Although doctors say options are important, there's a difference between a drug proven to work and one that isn't.

“There's absolutely no benefit from ivermectin,” said Dr. Donald Dumford, medical director for infection prevention at Cleveland Clinic Akron General Medical Center. “If you would take ivermectin or take a sugar pill and you're hoping to prevent COVID, you're going to get just as much of an effect out of that sugar pill.”

Studies like the New England Medical Journal’s show that the anti-parasitic is not at all effective in reducing the risk of hospitalizations, Dumford said.

“If it doesn't work, it doesn't work,” Ferguson said. “That's the whole concept of 'Right to Try.' Let's give people the ability to have that, so at least they can look back and say, ‘I did everything that I thought that I could for my own health care.’”

The Republican added that this doesn’t impact anyone but the individual taking the pill. The doctor disagreed in two ways.

"We do see people that have cardiac problems with hydroxychloroquine; we can see neurologic problems from ivermectin,” Dumford added. “If we're looking at even something that's a minimal risk, it's still not worth that risk.

In addition, the vaccines work, he added. By not taking the vaccine and only taking the anti-parasitic or anti-malaria medications, you can infect other people, Dumford said.

The Cleveland Clinic is seeing more positive cases locally than a couple of weeks ago, especially in regards to lab positivity, the doctor added.

“Out of the number of people who had symptoms that may be consistent with COVID, about 2% were testing positive for COVID,” he said, referencing a few weeks ago. “Now we're seeing that start to climb towards 8% to 10% – and when we've seen that before, after that, we've seen a spike in the total number of cases.”

He credits the vaccine as a “game-changer” in the pandemic, with millions of lives being saved.

Even though the vaccine is FDA-approved and is credited by doctors as saving millions of lives, it's only a year old, Ferguson said. When asked what he would say to people who ask why health departments should promote and increase distribution of a drug that is proven to be ineffective, the Republican said there is too much unknown.

“I think that we probably are a long way away from truly proving what is effective or ineffective for COVID-19, because somethings only been around for two years and you look at therapies and drugs and things that have that have come out and existed for other diseases or viruses, [it] takes a lot longer for two years for us really to get the sample size, we need to know definitively what the best options are for each and every scenario,” he said.

Health care workers have to deal with fear around the vaccine all the time due to rhetoric that it hasn’t been researched, Dumford said.

“We're dealing with 'new' technology that's thought to be new, although this technology has been around for decades,” he added. “It's just finally had the ability to be applied to a clinical syndrome.”

If people use the argument that they did their “own research,” the doctor adds that they would see what he does.

“If you've done a good job of doing your research on ivermectin and COVID, that's not something that should be offered, because as we said, with all these clinical trials that have been done, there's really no benefit that we've seen in prevention or treatment of COVID.”

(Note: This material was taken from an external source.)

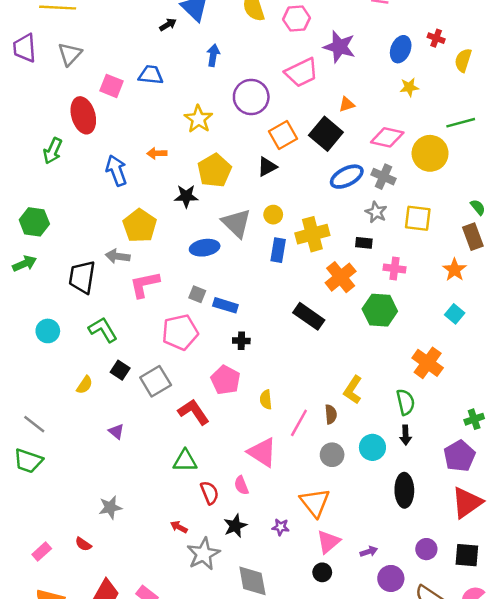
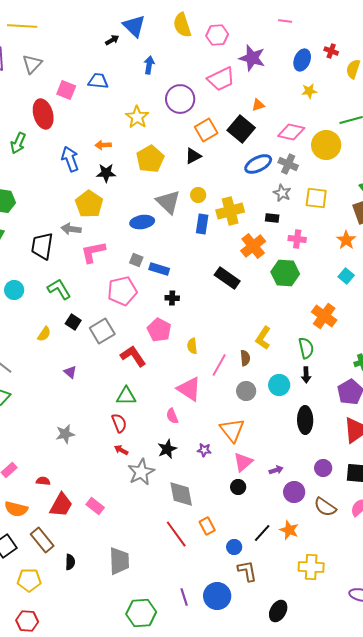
black star: (186, 196) -> (106, 173), moved
red semicircle: (210, 493) -> (119, 423), moved
red semicircle: (83, 544) -> (43, 481), moved, turned 152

Although the major details of the bill are not ironed out yet, the bill states that any department, health care facility, government entity or official will be penalized for suppressing access to the alternative medications. Those details will be decided during the committee process, Ferguson added.

“I think what we need to most importantly do is stay focused on that front end, which is making sure that if a person believes that any drug that we know, all these drugs are FDA-approved for different uses, they have the ability to use an off-label use that their health care professional thinks is worthwhile,” he said.